Deal in COP 15 in Copenhegen
COPENHAGEN: Deal in COP 15 in Copenhegen, but Developing nations specialy Africon and Island countries rejected this deal.
Several developing nations rejected on Saturday a climate deal worked out by US President Barack Obama and four major emerging
economies, saying it could not become a UN blueprint for fighting global warming. Earlier, European Union nations reluctantly agreed to sign up for the accord worked out at a summit of 120 leaders by the United States, China, India, South Africa and Brazil -- meant as the first UN climate pact since the 1997 Kyoto Protocol. "I regret to inform you that Tuvalu cannot accept this document," said Ian Fry, delegate for the low-lying Pacific island state that fears it could be wiped off the map by rising sea levels. At an extra night session in Copenhagen after most leaders left, he said that a goal in the document for limiting global warming to a maximum rise of 2 degrees Celsius above pre-industrial times was too lax and would spell "the end for Tuvalu". Delegates of Venezuela, Bolivia, Cuba and Nicaragua also angrily denounced the "Copenhagen Accord", saying it would not help address global warming and was unfairly worked out behind closed doors at the December 7-18 conference. For any deal to become a UN pact it would need to be adopted unanimously at the 193 nation talks. If some nations are opposed, the deal would be adopted only by its supporters -- currently a group of major nations representing more than half the world's greenhouse gas emissions. Even backers of the accord conceded it was imperfect and fell far short of UN ambitions for the Copenhagen talks, meant as a turning point to push the world economy towards renewable energy and away from fossil fuels. Before leaving, Obama said the deal, which holds out the prospect of an annual $100 billion in aid for developing nations by 2020, was a starting point for world efforts to slow climate change. "This progress did not come easily and we know this progress alone is not enough," he said after talks with China's Premier Wen Jiabao and leaders of India, South Africa and Brazil. "We've come a long way but we have much further to go," he said of the deal, meant to prevent more heatwaves, floods, wildfires, mudslides and rising ocean levels.
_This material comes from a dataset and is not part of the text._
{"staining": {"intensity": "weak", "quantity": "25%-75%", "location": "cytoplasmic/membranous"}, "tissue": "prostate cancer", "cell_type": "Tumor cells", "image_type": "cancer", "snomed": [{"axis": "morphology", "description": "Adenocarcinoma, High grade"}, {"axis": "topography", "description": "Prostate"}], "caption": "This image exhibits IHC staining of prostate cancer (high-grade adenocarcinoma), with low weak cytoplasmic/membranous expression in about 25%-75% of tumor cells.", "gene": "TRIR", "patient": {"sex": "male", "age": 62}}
"The meeting has had a positive result, everyone should be happy," said Xie Zhenhua, head of China's climate delegation. European nations were lukewarm. "The decision has been very difficult for me. We have done one step, we have hoped for several more," said German Chancellor Angela Merkel. She had hoped that all nations would promise deeper cuts in emissions, mainly from burning fossil fuels, during the Copenhagen summit.
A goal mentioned in some draft texts of halving world greenhouse gas emissions by 2050, for instance, was dropped. "I came here to Copenhagen wanting the most ambitious deal possible. We have made a start. I believe that what we need to follow up on quickly is ensuring a legally binding outcome," said British Prime Minister Gordon Brown.
"This is not a perfect agreement. It will not solve the climate threat to mankind," said Swedish Prime Minister Fredrik Reinfeldt, whose country holds the rotating EU presidency.
Australian Prime Minister Kevin Rudd called the deal "a significant agreement on climate change action. It is the first global agreement on climate change action between rich nations and poor countries." But he added "these negotiations have been exceptionally tough. The attitude taken by various countries in these negotiations has been particularly hardline."
Many European nations had wanted Obama to offer deeper cuts in greenhouse gas emissions by 2020. But Obama was unable to, partly because carbon capping legislation is stalled in the US Senate.
Washington backed a plan to raise $100 billion in aid for poor nations from 2020. The deal sets an end-January 2010 deadline for all nations to submit plans for curbs on emissions to the United Nations.
A separate text proposes an end-2010 deadline for transforming the non-binding pledges into a legally binding treaty. Some environmental groups were also scathing. "The city of Copenhagen is a crime scene tonight, with the guilty men and women fleeing to the airport," said John Sauven, executive director of Greenpeace UK.
Tensions between China and the United States, the world's two biggest emitters, had been particularly acute after Obama -- in a message directed at the Chinese -- said any deal to cut emissions would be "empty words on a page" unless it was transparent and accountable.